Conference of the Attorney General's Office and the Tax Agency
Within the framework of collaboration of training activities agreed between the State Attorney General's Office and the Tax Agency, on March 25, 2022, a joint conference was held under the title " Frustration of execution, articles 257 and following of the Penal Code" .
The session was held virtually and the speakers were Ms. María del Mar Sharfhausen Peláez, Prosecutor of the Economic Crimes Section of the Provincial Prosecutor's Office of Madrid, and Mr. Guillermo Barros Gallego, Director of the Collection Department of the Tax Agency.
The day began Ms. María del Mar Sharfhausen Peláez , focusing her intervention on the frustration of execution, such as those situations in which credit is attacked by insolvent debtors, due to their clumsiness or their bad behavior, and they decide not to resolve these problems in accordance with the principles of good faith. He therefore stressed the need to start from the principle of minimum intervention in criminal law, that is, action should only be taken in the event of the most serious attacks on the protected legal asset, the right to credit.
In this regard, Ms. María del Mar Sharfhausen explained that the right to credit is nothing more than the exchange of present wealth for future wealth in the confidence of returning it under the agreed conditions. In this sense, our wealth as individuals, groups, companies or even States is measured by our borrowing capacity. Credit is therefore a source of money creation, liquidity and monetary flow. Therefore, it is essential to protect the rights of creditors, since what is particular about these crimes is that the active subject is the one who harms his own assets to harm creditors who want to enforce their credit.
In order to analyse these crimes, he highlighted the reform introduced by Organic Law 1/2015, of March 30, by which punishable insolvencies were modified to separate, following the German model, the crimes of frustration of execution and punishable insolvency; The dividing line is, precisely, the insolvency of the debtor, either because it is current or imminent –in punishable insolvency–, or because it is a total or partial insolvency, real or fictitious, of all or part of the debtors with the intention of harming their creditors –in frustration of execution–.

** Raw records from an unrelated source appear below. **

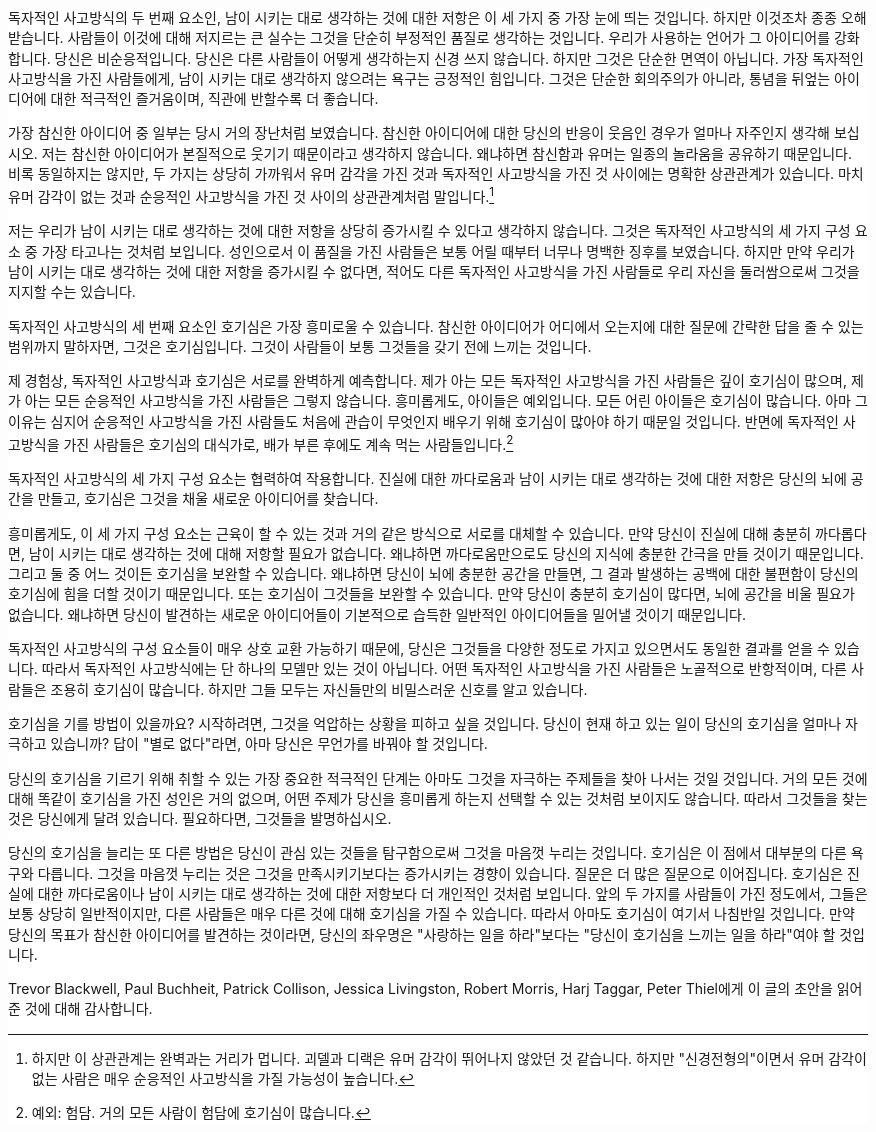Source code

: 독자적인 사고방식의 두 번째 요소인, 남이 시키는 대로 생각하는 것에 대한 저항은 이 세 가지 중 가장 눈에 띄는 것입니다. 하지만 이것조차 종종 오해받습니다. 사람들이 이것에 대해 저지르는 큰 실수는 그것을 단순히 부정적인 품질로 생각하는 것입니다. 우리가 사용하는 언어가 그 아이디어를 강화합니다. 당신은 비순응적입니다. 당신은 다른 사람들이 어떻게 생각하는지 신경 쓰지 않습니다. 하지만 그것은 단순한 면역이 아닙니다. 가장 독자적인 사고방식을 가진 사람들에게, 남이 시키는 대로 생각하지 않으려는 욕구는 긍정적인 힘입니다. 그것은 단순한 회의주의가 아니라, 통념을 뒤엎는 아이디어에 대한 적극적인 즐거움이며, 직관에 반할수록 더 좋습니다.

가장 참신한 아이디어 중 일부는 당시 거의 장난처럼 보였습니다. 참신한 아이디어에 대한 당신의 반응이 웃음인 경우가 얼마나 자주인지 생각해 보십시오. 저는 참신한 아이디어가 본질적으로 웃기기 때문이라고 생각하지 않습니다. 왜냐하면 참신함과 유머는 일종의 놀라움을 공유하기 때문입니다. 비록 동일하지는 않지만, 두 가지는 상당히 가까워서 유머 감각을 가진 것과 독자적인 사고방식을 가진 것 사이에는 명확한 상관관계가 있습니다. 마치 유머 감각이 없는 것과 순응적인 사고방식을 가진 것 사이의 상관관계처럼 말입니다.[^9]

저는 우리가 남이 시키는 대로 생각하는 것에 대한 저항을 상당히 증가시킬 수 있다고 생각하지 않습니다. 그것은 독자적인 사고방식의 세 가지 구성 요소 중 가장 타고나는 것처럼 보입니다. 성인으로서 이 품질을 가진 사람들은 보통 어릴 때부터 너무나 명백한 징후를 보였습니다. 하지만 만약 우리가 남이 시키는 대로 생각하는 것에 대한 저항을 증가시킬 수 없다면, 적어도 다른 독자적인 사고방식을 가진 사람들로 우리 자신을 둘러쌈으로써 그것을 지지할 수는 있습니다.

독자적인 사고방식의 세 번째 요소인 호기심은 가장 흥미로울 수 있습니다. 참신한 아이디어가 어디에서 오는지에 대한 질문에 간략한 답을 줄 수 있는 범위까지 말하자면, 그것은 호기심입니다. 그것이 사람들이 보통 그것들을 갖기 전에 느끼는 것입니다.

제 경험상, 독자적인 사고방식과 호기심은 서로를 완벽하게 예측합니다. 제가 아는 모든 독자적인 사고방식을 가진 사람들은 깊이 호기심이 많으며, 제가 아는 모든 순응적인 사고방식을 가진 사람들은 그렇지 않습니다. 흥미롭게도, 아이들은 예외입니다. 모든 어린 아이들은 호기심이 많습니다. 아마 그 이유는 심지어 순응적인 사고방식을 가진 사람들도 처음에 관습이 무엇인지 배우기 위해 호기심이 많아야 하기 때문일 것입니다. 반면에 독자적인 사고방식을 가진 사람들은 호기심의 대식가로, 배가 부른 후에도 계속 먹는 사람들입니다.[^10]

독자적인 사고방식의 세 가지 구성 요소는 협력하여 작용합니다. 진실에 대한 까다로움과 남이 시키는 대로 생각하는 것에 대한 저항은 당신의 뇌에 공간을 만들고, 호기심은 그것을 채울 새로운 아이디어를 찾습니다.

흥미롭게도, 이 세 가지 구성 요소는 근육이 할 수 있는 것과 거의 같은 방식으로 서로를 대체할 수 있습니다. 만약 당신이 진실에 대해 충분히 까다롭다면, 남이 시키는 대로 생각하는 것에 대해 저항할 필요가 없습니다. 왜냐하면 까다로움만으로도 당신의 지식에 충분한 간극을 만들 것이기 때문입니다. 그리고 둘 중 어느 것이든 호기심을 보완할 수 있습니다. 왜냐하면 당신이 뇌에 충분한 공간을 만들면, 그 결과 발생하는 공백에 대한 불편함이 당신의 호기심에 힘을 더할 것이기 때문입니다. 또는 호기심이 그것들을 보완할 수 있습니다. 만약 당신이 충분히 호기심이 많다면, 뇌에 공간을 비울 필요가 없습니다. 왜냐하면 당신이 발견하는 새로운 아이디어들이 기본적으로 습득한 일반적인 아이디어들을 밀어낼 것이기 때문입니다.

독자적인 사고방식의 구성 요소들이 매우 상호 교환 가능하기 때문에, 당신은 그것들을 다양한 정도로 가지고 있으면서도 동일한 결과를 얻을 수 있습니다. 따라서 독자적인 사고방식에는 단 하나의 모델만 있는 것이 아닙니다. 어떤 독자적인 사고방식을 가진 사람들은 노골적으로 반항적이며, 다른 사람들은 조용히 호기심이 많습니다. 하지만 그들 모두는 자신들만의 비밀스러운 신호를 알고 있습니다.

호기심을 기를 방법이 있을까요? 시작하려면, 그것을 억압하는 상황을 피하고 싶을 것입니다. 당신이 현재 하고 있는 일이 당신의 호기심을 얼마나 자극하고 있습니까? 답이 "별로 없다"라면, 아마 당신은 무언가를 바꿔야 할 것입니다.

당신의 호기심을 기르기 위해 취할 수 있는 가장 중요한 적극적인 단계는 아마도 그것을 자극하는 주제들을 찾아 나서는 것일 것입니다. 거의 모든 것에 대해 똑같이 호기심을 가진 성인은 거의 없으며, 어떤 주제가 당신을 흥미롭게 하는지 선택할 수 있는 것처럼 보이지도 않습니다. 따라서 그것들을 찾는 것은 당신에게 달려 있습니다. 필요하다면, 그것들을 발명하십시오.

당신의 호기심을 늘리는 또 다른 방법은 당신이 관심 있는 것들을 탐구함으로써 그것을 마음껏 누리는 것입니다. 호기심은 이 점에서 대부분의 다른 욕구와 다릅니다. 그것을 마음껏 누리는 것은 그것을 만족시키기보다는 증가시키는 경향이 있습니다. 질문은 더 많은 질문으로 이어집니다. 호기심은 진실에 대한 까다로움이나 남이 시키는 대로 생각하는 것에 대한 저항보다 더 개인적인 것처럼 보입니다. 앞의 두 가지를 사람들이 가진 정도에서, 그들은 보통 상당히 일반적이지만, 다른 사람들은 매우 다른 것에 대해 호기심을 가질 수 있습니다. 따라서 아마도 호기심이 여기서 나침반일 것입니다. 만약 당신의 목표가 참신한 아이디어를 발견하는 것이라면, 당신의 좌우명은 "사랑하는 일을 하라"보다는 "당신이 호기심을 느끼는 일을 하라"여야 할 것입니다.

Trevor Blackwell, Paul Buchheit, Patrick Collison, Jessica Livingston, Robert Morris, Harj Taggar, Peter Thiel에게 이 글의 초안을 읽어준 것에 대해 감사합니다.

[^1]: 아무도 자신이 순응적인 사고방식이라고 밝히지 않는다는 사실의 편리한 결과 중 하나는, 순응적인 사고방식을 가진 사람들에 대해 너무 많은 문제에 휘말리지 않고 원하는 대로 말할 수 있다는 것입니다. 제가 "순응주의의 네 가지 사분면"을 썼을 때, 공격적으로 순응적인 사고방식을 가진 사람들에게서 격렬한 분노의 폭풍을 예상했지만, 실제로는 상당히 조용했습니다. 그들은 에세이에 그들이 격렬하게 싫어하는 무언가가 있다는 것을 감지했지만, 그것을 지적할 특정 구절을 찾기 어려워했습니다.
[^2]: 제 삶에서 고등학교와 비슷한 것이 무엇인지 스스로에게 묻는다면, 답은 트위터입니다. 그것은 단순히 순응적인 사고방식을 가진 사람들로 가득 차 있을 뿐만 아니라 (그 크기의 어떤 것이든 불가피하게 그렇게 될 것이지만), 목성의 설명들을 떠올리게 하는 순응적인 사고방식의 격렬한 폭풍에 노출됩니다. 비록 그곳에서 시간을 보내는 것이 순 손실일 가능성이 높지만, 그것은 적어도 제가 아마도 그렇지 않았다면 하지 않았을 독자적인 사고방식과 순응적인 사고방식 사이의 구분에 대해 더 많이 생각하게 해주었습니다.
[^3]: 성장하는 스타트업에서 독자적인 사고방식의 감소는 여전히 열려 있는 문제입니다. 하지만 해결책이 있을 수 있습니다. 창업자들은 오직 독자적인 사고방식을 가진 사람들만 고용하려는 의식적인 노력을 통해 이 문제를 지연시킬 수 있습니다. 물론 이는 그들이 더 좋은 아이디어를 갖는다는 부가적인 이점도 있습니다. 또 다른 가능한 해결책은 순응주의의 힘을 어떻게든 방해하는 정책을 만드는 것입니다. 마치 제어봉이 연쇄 반응을 늦추는 것처럼 말입니다. 그래야 순응적인 사고방식을 가진 사람들이 덜 위험해집니다. 록히드의 스컹크 웍스에서 물리적으로 분리된 것이 이와 같은 부수적인 이점을 가졌을 수 있습니다. 최근의 사례들은 슬랙과 같은 직원 포럼이 완전한 선이 아닐 수 있음을 시사합니다. 가장 급진적인 해결책은 회사를 성장시키지 않고 수익을 성장시키는 것입니다. 당신은 그 주니어 PR 담당자를 고용하는 것이 프로그래머에 비해 저렴할 것이라고 생각할지 모르지만, 당신 회사의 평균적인 독자적인 사고방식 수준에 어떤 영향을 미칠까요? (교직원 대비 직원 증가가 대학에도 비슷한 영향을 미친 것 같습니다.) 아마도 당신의 "핵심 역량"이 아닌 일을 아웃소싱하는 규칙은 당신의 문화를 망칠 직원들이 하는 일을 아웃소싱하는 규칙으로 보강되어야 할 것입니다. 일부 투자 회사들은 이미 직원 수를 늘리지 않고 수익을 성장시킬 수 있는 것으로 보입니다. 자동화와 끊임없이 발전하는 "기술 스택"의 명확성은 이것이 언젠가 제품 회사에게도 가능할 수 있음을 시사합니다.
[^4]: 모든 분야에는 지적인 유행이 있지만, 그 영향력은 다양합니다. 예를 들어, 정치가 지루한 경향이 있는 이유 중 하나는 그것이 지적인 유행에 극도로 영향을 받기 때문입니다. 정치에 대한 의견을 갖기 위한 기준은 집합론에 대한 의견을 갖기 위한 기준보다 훨씬 낮습니다. 따라서 정치에는 일부 아이디어가 있지만, 실제로는 지적인 유행의 물결에 휩쓸리는 경향이 있습니다.
[^5]: 순응적인 사고방식을 가진 사람들은 종종 자신의 강한 의견 때문에 자신이 독자적인 사고방식을 가졌다고 믿게 됩니다. 하지만 강한 신념은 독자적인 사고방식의 징후가 아닙니다. 오히려 그 반대입니다.
[^6]: 진실에 대한 까다로움은 독자적인 사고방식을 가진 사람이 부정직하지 않을 것이라는 것을 의미하지는 않습니다. 그가 착각에 빠지지 않을 것이라는 것을 의미합니다. 그것은 신사를 "의도치 않게 무례하지 않은 사람"으로 정의하는 것과 약간 비슷합니다.
[^7]: 이것은 특히 정치적 극단주의자들 사이에서 볼 수 있습니다. 그들은 스스로를 비순응주의자라고 생각하지만, 실제로는 특정 집단에만 순응하는 사람들입니다. 그들의 의견은 평균적인 사람의 의견과 다를 수 있지만, 종종 평균적인 사람보다 또래의 의견에 더 영향을 받습니다.
[^8]: 만약 우리가 진실에 대한 까다로움의 개념을 엄격한 의미의 거짓뿐만 아니라 아첨, 허위, 거만함을 포함하도록 확장한다면, 우리의 독자적인 사고방식 모델은 예술로 더 확장될 수 있습니다.
[^9]: 하지만 이 상관관계는 완벽과는 거리가 멉니다. 괴델과 디랙은 유머 감각이 뛰어나지 않았던 것 같습니다. 하지만 "신경전형의"이면서 유머 감각이 없는 사람은 매우 순응적인 사고방식을 가질 가능성이 높습니다.
[^10]: 예외: 험담. 거의 모든 사람이 험담에 호기심이 많습니다.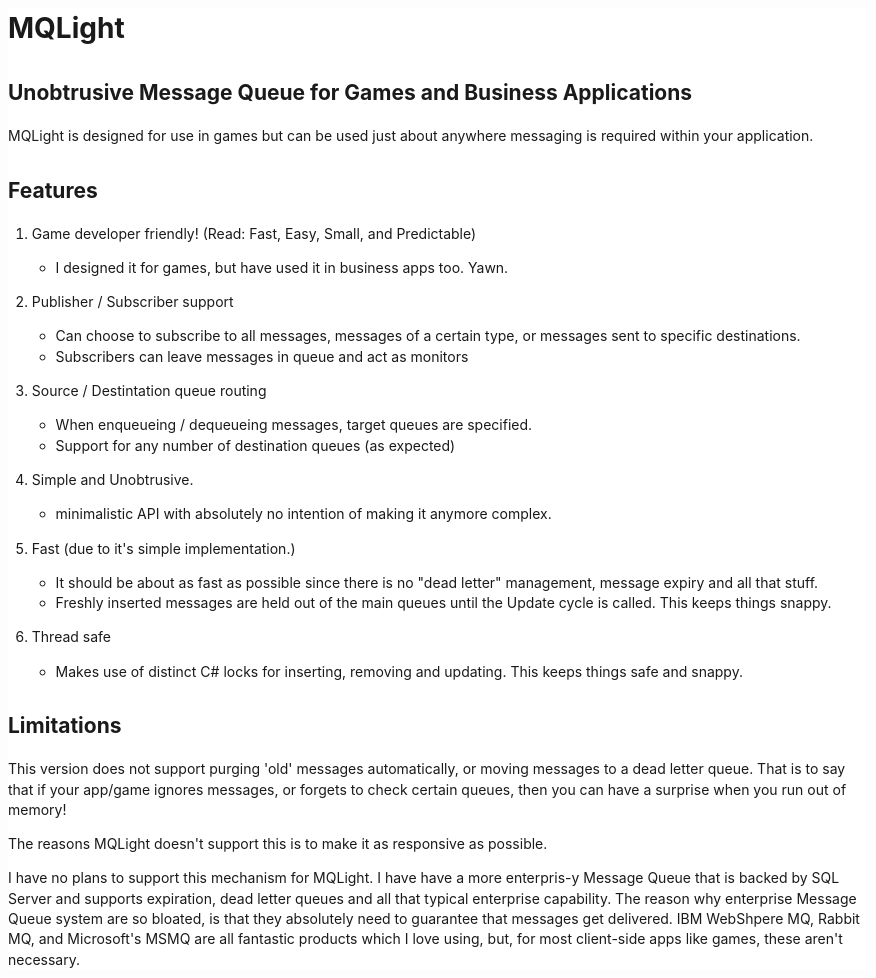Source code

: # MQLight
## Unobtrusive Message Queue for Games and Business Applications

MQLight is designed for use in games but can be used just about anywhere messaging is required within your application.

## Features

1. Game developer friendly! (Read: Fast, Easy, Small, and Predictable) 
    
     - I designed it for games, but have used it in business apps too. Yawn.

2. Publisher / Subscriber support
    
    - Can choose to subscribe to all messages, messages of a certain type, or messages sent to specific destinations.
    - Subscribers can leave messages in queue and act as monitors
    
3. Source / Destintation queue routing

    - When enqueueing / dequeueing messages, target queues are specified. 
    - Support for any number of destination queues (as expected)

4. Simple and Unobtrusive. 

    - minimalistic API with absolutely no intention of making it anymore complex.

5. Fast (due to it's simple implementation.)

    - It should be about as fast as possible since there is no "dead letter" management, message expiry and all that stuff.
    - Freshly inserted messages are held out of the main queues until the Update cycle is called. This keeps things snappy.
    
6. Thread safe
    - Makes use of distinct C# locks for inserting, removing and updating. This keeps things safe and snappy. 

    

## Limitations

This version does not support purging 'old' messages automatically, or moving messages to a dead letter queue. That is to say that if your app/game ignores messages, or forgets to check certain queues, then you can have a surprise when you run out of memory!

The reasons MQLight doesn't support this is to make it as responsive as possible.  

I have no plans to support this mechanism for MQLight. I have have a more enterpris-y Message Queue that is backed by SQL Server and supports expiration, dead letter queues and all that typical enterprise capability. The reason why enterprise Message Queue system are so bloated, is that they absolutely need to guarantee that messages get delivered. IBM WebShpere MQ, Rabbit MQ, and Microsoft's MSMQ are all fantastic products which I love using, but, for most client-side apps like games, these aren't necessary.
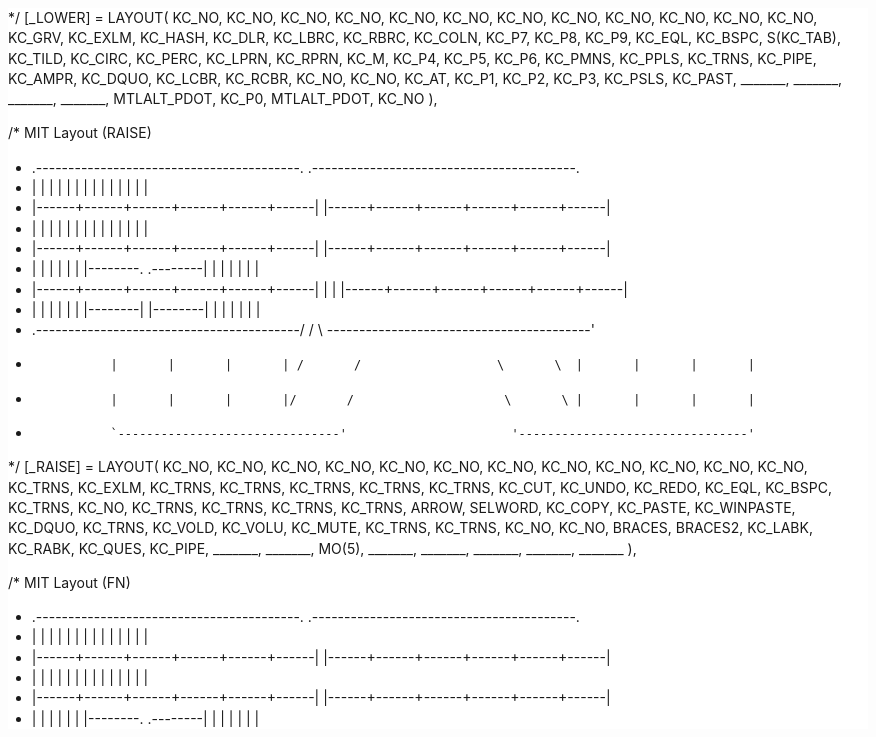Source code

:  */
  [_LOWER] = LAYOUT(
  KC_NO,     KC_NO,   KC_NO,   KC_NO,   KC_NO,   KC_NO,                            KC_NO,   KC_NO,       KC_NO,   KC_NO,    KC_NO,   KC_NO,
  KC_GRV,    KC_EXLM, KC_HASH, KC_DLR,  KC_LBRC, KC_RBRC,                          KC_COLN, KC_P7,       KC_P8,   KC_P9,    KC_EQL,  KC_BSPC,
  S(KC_TAB), KC_TILD, KC_CIRC, KC_PERC, KC_LPRN, KC_RPRN,                          KC_M,    KC_P4,       KC_P5,   KC_P6,    KC_PMNS, KC_PPLS,
  KC_TRNS,   KC_PIPE, KC_AMPR, KC_DQUO, KC_LCBR, KC_RCBR, KC_NO,      KC_NO,       KC_AT,   KC_P1,       KC_P2,   KC_P3,    KC_PSLS, KC_PAST,
                               _______, _______, _______, _______,    MTLALT_PDOT, KC_P0,   MTLALT_PDOT, KC_NO
),

/* MIT Layout (RAISE)
 * .-----------------------------------------.                                 .-----------------------------------------.
 * |      |      |      |      |      |      |                                 |      |      |      |      |      |      |
 * |------+------+------+------+------+------|                                 |------+------+------+------+------+------|
 * |      |      |      |      |      |      |                                 |      |      |      |      |      |      |
 * |------+------+------+------+------+------|                                 |------+------+------+------+------+------|
 * |      |      |      |      |      |      |--------.               .--------|      |      |      |      |      |      |
 * |------+------+------+------+------+------|        |               |        |------+------+------+------+------+------|
 * |      |      |      |      |      |      |--------|               |--------|      |      |      |      |      |      |
 * .-----------------------------------------/       /                 \       \-----------------------------------------'
 *                |       |       |       | /       /                   \       \  |       |       |       |
 *                |       |       |       |/       /                     \       \ |       |       |       |
 *                `-------------------------------'                       '--------------------------------'
 */
  [_RAISE] = LAYOUT(
  KC_NO,   KC_NO,    KC_NO,    KC_NO,   KC_NO,   KC_NO,                        KC_NO,   KC_NO,   KC_NO,   KC_NO,    KC_NO,       KC_NO,
  KC_TRNS, KC_EXLM,  KC_TRNS, KC_TRNS,  KC_TRNS, KC_TRNS,                      KC_TRNS, KC_CUT,  KC_UNDO, KC_REDO,  KC_EQL,      KC_BSPC,
  KC_TRNS, KC_NO,    KC_TRNS, KC_TRNS,  KC_TRNS, KC_TRNS,                      ARROW,   SELWORD, KC_COPY, KC_PASTE, KC_WINPASTE, KC_DQUO,
  KC_TRNS, KC_VOLD,  KC_VOLU, KC_MUTE,  KC_TRNS, KC_TRNS, KC_NO,      KC_NO,   BRACES,  BRACES2, KC_LABK, KC_RABK,  KC_QUES,     KC_PIPE,
                              _______,  _______, MO(5),   _______,    _______, _______, _______, _______
),

/* MIT Layout (FN)
 * .-----------------------------------------.                                 .-----------------------------------------.
 * |      |      |      |      |      |      |                                 |      |      |      |      |      |      |
 * |------+------+------+------+------+------|                                 |------+------+------+------+------+------|
 * |      |      |      |      |      |      |                                 |      |      |      |      |      |      |
 * |------+------+------+------+------+------|                                 |------+------+------+------+------+------|
 * |      |      |      |      |      |      |--------.               .--------|      |      |      |      |      |      |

For his part, Mr. Guillermo Barros Gallego highlighted that the current frustration of execution regulated in articles 257 and following of the Penal Code contemplates a complex evolution, from the lifting as a physical phenomenon in which a debtor took an asset away from the creditors, to the recent figures of falsehood in the manifestation of assets or the typical conducts foreseen for punishable insolvencies in the already complicated situations of bankruptcy.
He also stated that this complexity, seen in isolation, can evolve into greater difficulty when the commission dynamics include other facts or assessments on the concurrence of norms or the concurrence of crimes, issues of interest for an enriching debate, but difficult to resolve.
Mr. Guillermo Barros' intervention dealt with these issues from a practical point of view, focusing on specific factual assumptions, but always with the guidance of the Supreme Court's jurisprudence.
Following their presentations, a question and debate session was opened for the attendees.